Víctor Mena

Personal information
- Full name: Víctor Manuel Mena Coto
- Date of birth: 24 February 1995 (age 31)
- Place of birth: Los Palacios, Spain
- Height: 1.73 m (5 ft 8 in)
- Position: Left back

Team information
- Current team: Malacitano
- Number: 3

Youth career
- Sevilla

Senior career*
- Years: Team / Apps / (Gls)
- 2013–2015: Sevilla C / 53 / (1)
- 2015–2016: San Roque / 45 / (0)
- 2016–2018: Córdoba B / 60 / (0)
- 2017–2019: Córdoba / 3 / (0)
- 2018–2019: → Salamanca (loan) / 24 / (0)
- 2019–2021: Melilla / 15 / (0)
- 2021–2023: Linense / 43 / (3)
- 2023–2024: UCAM Murcia / 44 / (0)
- 2024–2025: La Unión Atlético / 31 / (0)
- 2025–: Malacitano / 22 / (0)

= Víctor Mena (footballer, born 1995) =

Spanish footballer

Víctor Manuel Mena Coto (born 24 February 1995) is a Spanish footballer who plays as a left back for Segunda Federación club Malacitano.

==Club career==
Mena was born in Los Palacios y Villafranca, Seville, Andalusia, and was a Sevilla FC youth graduate. He made his senior debut with the C-team on 28 September 2013, starting in a 1–4 Tercera División home loss against Xerez CD.

On 10 August 2015, Mena was presented at Segunda División B club CD San Roque de Lepe.

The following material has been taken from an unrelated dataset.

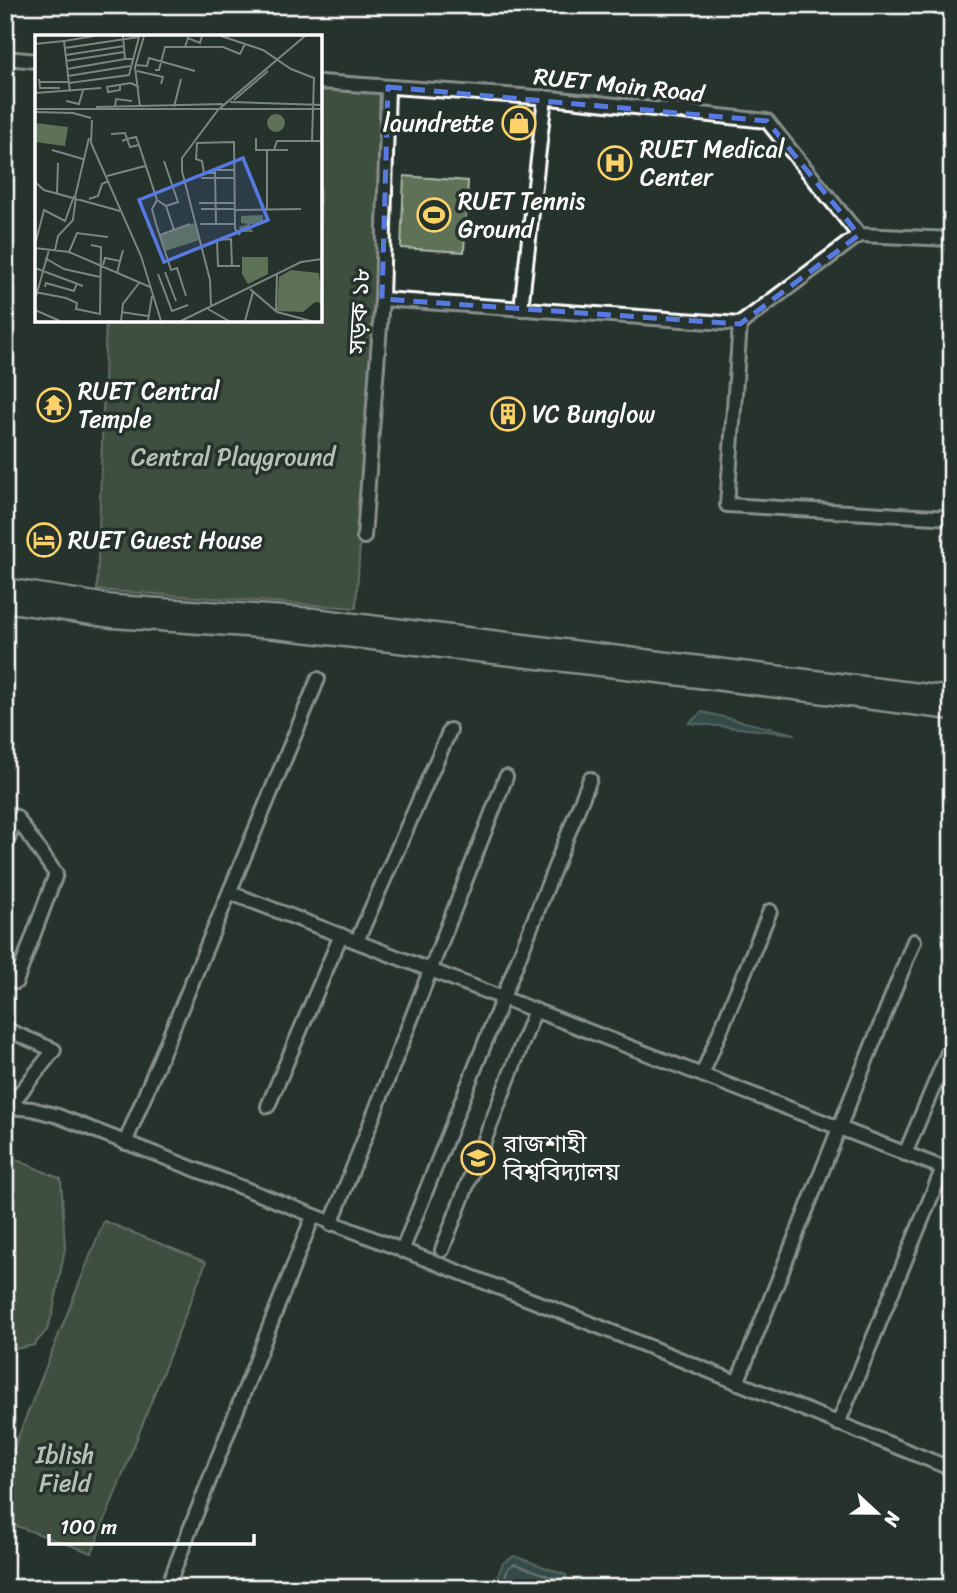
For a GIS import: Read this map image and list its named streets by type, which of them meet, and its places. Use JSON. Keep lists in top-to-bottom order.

The following 8 June he signed for another reserve team, Córdoba CF B also in the third division.

On 9 June 2017, Mena renewed his contract until 2020. He made his first team debut on the following day, starting in a 2–1 Segunda División home win against Girona FC.

Ahead of the 2018–19 season, Mena was not registered neither with the first-team nor with the B's, despite being under contract. On 14 November 2018, he was loaned to third division side Salamanca CF until the following June.

On 23 July 2019, Mena signed for UD Melilla in the third division, after terminating his contract with Córdoba.